Wednesday, March 23, 2005

WTO-AIDS: Deadly committments


/ TRIPs / deadly /
India's lower house of parliament passed a patents bill on Tuesday making it illegal to copy patented drugs, a practice that has made cheaper medicines available in India and abroad...
...The bill was approved after the government conceded demands from its communist allies and included some of the amendments suggested by them which included allowing export of pharmaceutical products to least developed countries.
Earlier, the legislation had faced resistance from the ruling coalition's allies and opposition parties who were concerned about the availability of affordable drugs in India...
..."Fifty percent of people with AIDS in the developing world depend on generic drugs from India," Ellen 't Hoen, director of policy advocacy and research at relief agency Medecins Sans Frontieres, or Doctors Without Borders, told a news conference.
"The patent law will cut the lifeline to other countries. Besides, the Doha declaration also says that countries should design products so that they protect public health"...


The Communist Party of India (Marxist) is supporting the law after most of its proposed amendments were accepted. This is their (rather defensive) explanation of events.
Humanitarian organisations are far from happy. Medecins Sand Frontiers report that despite "The worst-case scenario for people living with life-threatening diseases" being averted, but "only in the short-term". They say that, among other problems:

...People who rely on low-cost medicines will have to wait three years before a generic company can even make an application for a right to produce the drug. Whereas people in wealthy countries will have access to new medicines immediately when they are proved safe and effective, people in poor countries will have to wait years...
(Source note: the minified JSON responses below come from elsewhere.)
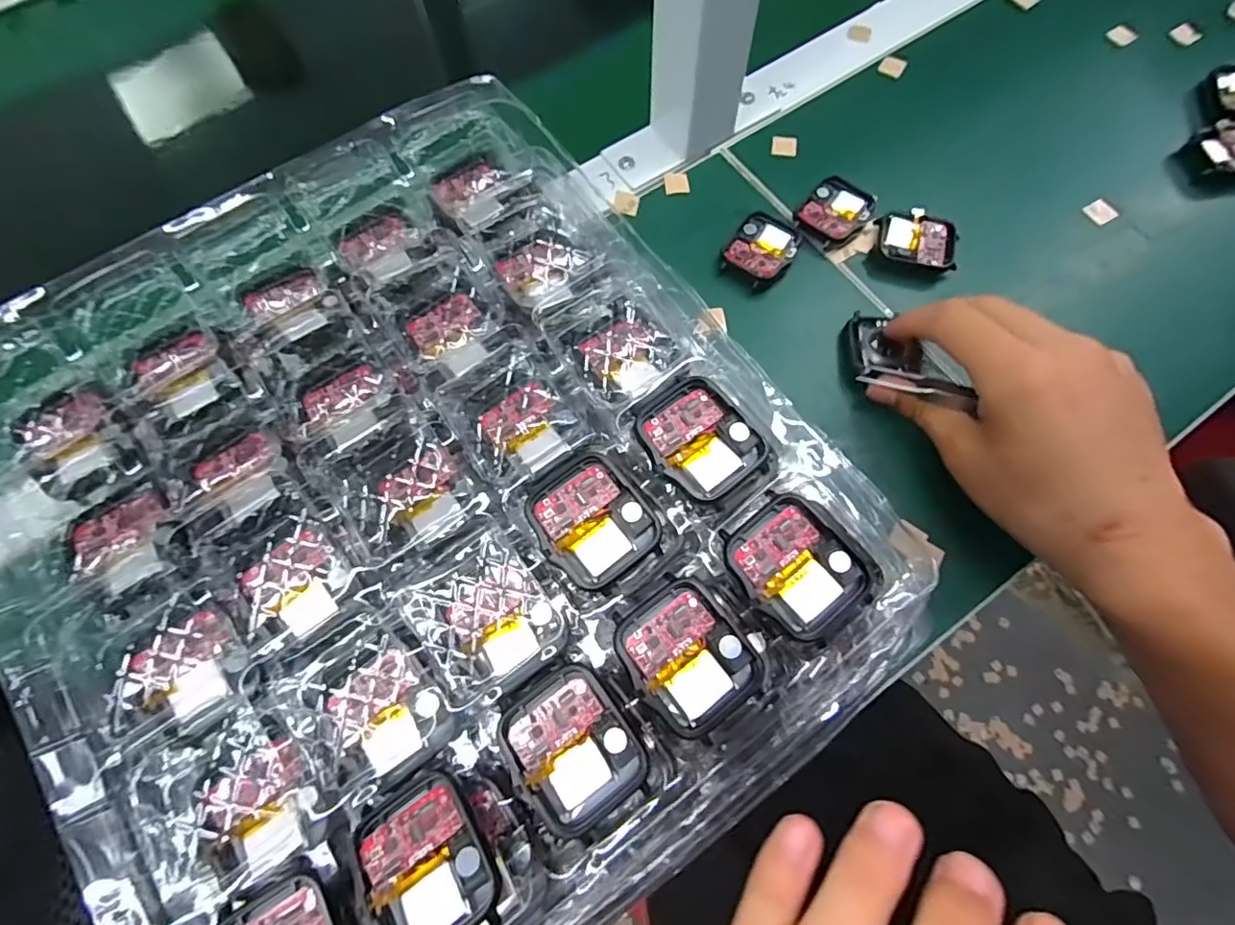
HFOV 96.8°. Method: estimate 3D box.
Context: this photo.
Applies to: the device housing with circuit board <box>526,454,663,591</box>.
[{"bbox_3d":[-0.009,0.021,0.197,0.038,0.007,0.043,-37,74,-11],"label":"device housing with circuit board"}]

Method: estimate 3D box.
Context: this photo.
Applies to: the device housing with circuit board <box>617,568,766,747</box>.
[{"bbox_3d":[0.024,0.064,0.181,0.038,0.008,0.046,-36,74,-10],"label":"device housing with circuit board"}]

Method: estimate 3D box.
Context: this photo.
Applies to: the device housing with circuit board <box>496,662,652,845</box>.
[{"bbox_3d":[-0.014,0.092,0.177,0.037,0.009,0.046,-35,73,-10],"label":"device housing with circuit board"}]

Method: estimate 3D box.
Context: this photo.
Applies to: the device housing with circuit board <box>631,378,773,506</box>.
[{"bbox_3d":[0.030,-0.009,0.203,0.038,0.007,0.048,-35,74,-10],"label":"device housing with circuit board"}]

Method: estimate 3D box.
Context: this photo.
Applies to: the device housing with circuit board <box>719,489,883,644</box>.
[{"bbox_3d":[0.062,0.035,0.188,0.040,0.006,0.046,-36,74,-10],"label":"device housing with circuit board"}]

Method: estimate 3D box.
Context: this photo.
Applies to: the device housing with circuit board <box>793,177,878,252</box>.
[{"bbox_3d":[0.132,-0.153,0.332,0.047,0.007,0.037,-42,75,-12],"label":"device housing with circuit board"}]

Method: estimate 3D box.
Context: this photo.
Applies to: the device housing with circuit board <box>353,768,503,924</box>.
[{"bbox_3d":[-0.058,0.120,0.163,0.036,0.006,0.043,-31,73,-9],"label":"device housing with circuit board"}]

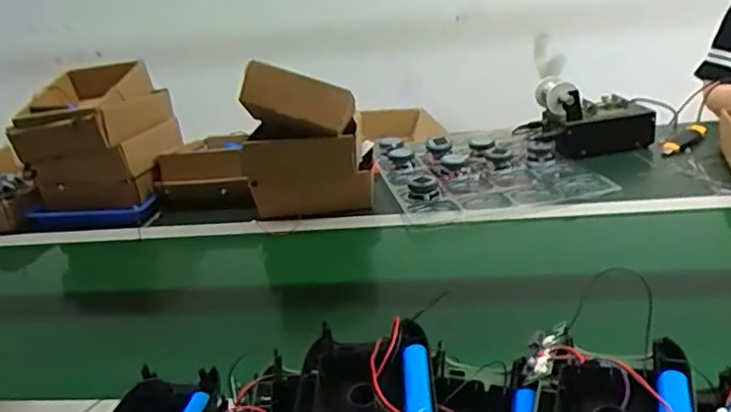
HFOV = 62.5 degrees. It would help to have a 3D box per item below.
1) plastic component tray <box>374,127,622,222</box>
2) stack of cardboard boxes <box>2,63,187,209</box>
[{"bbox_3d":[0.218,-0.072,1.146,0.372,0.050,0.375,-9,24,-4],"label":"plastic component tray"},{"bbox_3d":[-0.515,-0.138,1.175,0.232,0.214,0.218,-2,24,11],"label":"stack of cardboard boxes"}]

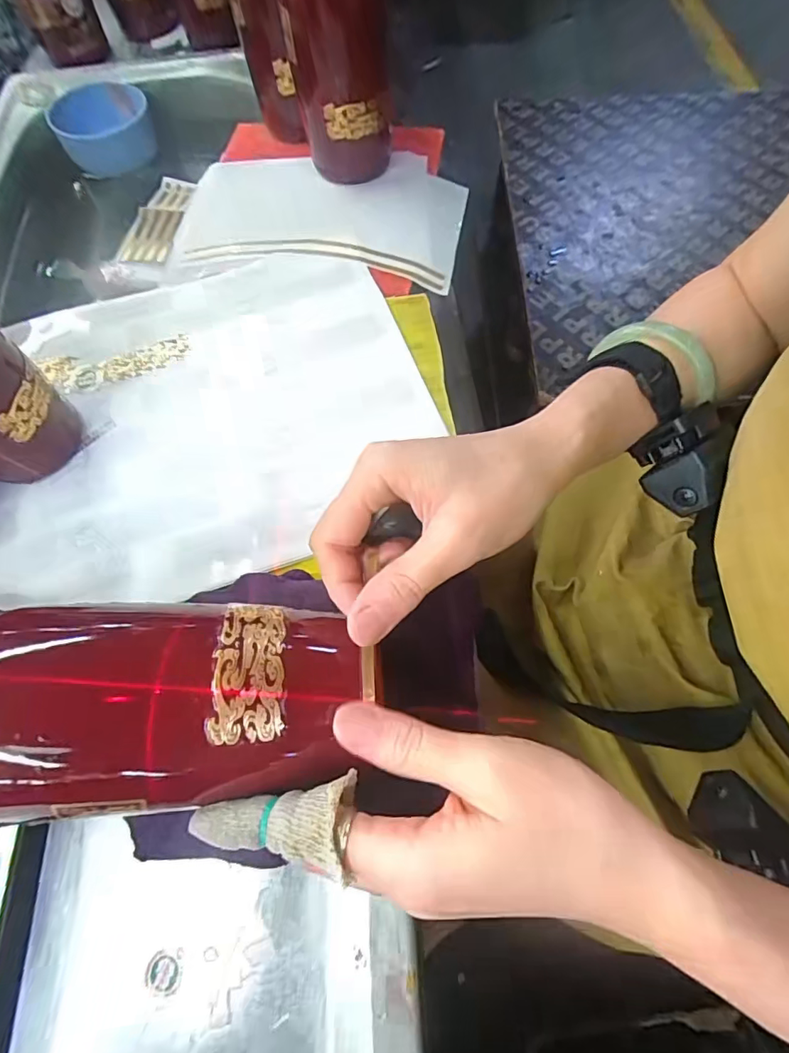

It is indicative that there protests about the Indian law change in countries such as Kenya, Uganda and Tanzania, where HIV patients are dependent on cheap Indian generic anti-HIV drugs. The Guardian quotes a South African anti-AIDS activist:

Campaigners say African countries, where health budgets are already stretched will find it almost impossible to fund the new medicines.

"In Cameroon we pay $200 a year for each Aids patient's treatment, which is an Indian generic manufacturer's product," said Fatima Hassan of South Africa's Treatment Action Campaign. "The latest drugs are only supplied by western multinationals and they cost $4,800 a year. We cannot afford those prices."


Furthermore:

Many in the generics industry say what is being given away goes against the national interest. Yusuf Hameid, the head of Cipla, one of the main generic manufacturers of HIV drugs, says India can "not afford monopolies".
He added: "Medicines in India used to be unaffordable until we adopted our patent laws in the 1970s.
"Our population and pattern of diseases means we have to increase affordability and accessibility."


Older Guardian report on the AIDS divide. Of immediate relevance is this story.

1 comment:

DoDo said...

So communists can be as spineless as social democrats. (To the latter the latest proof to point: Schröder's nod to Wolfowitz.)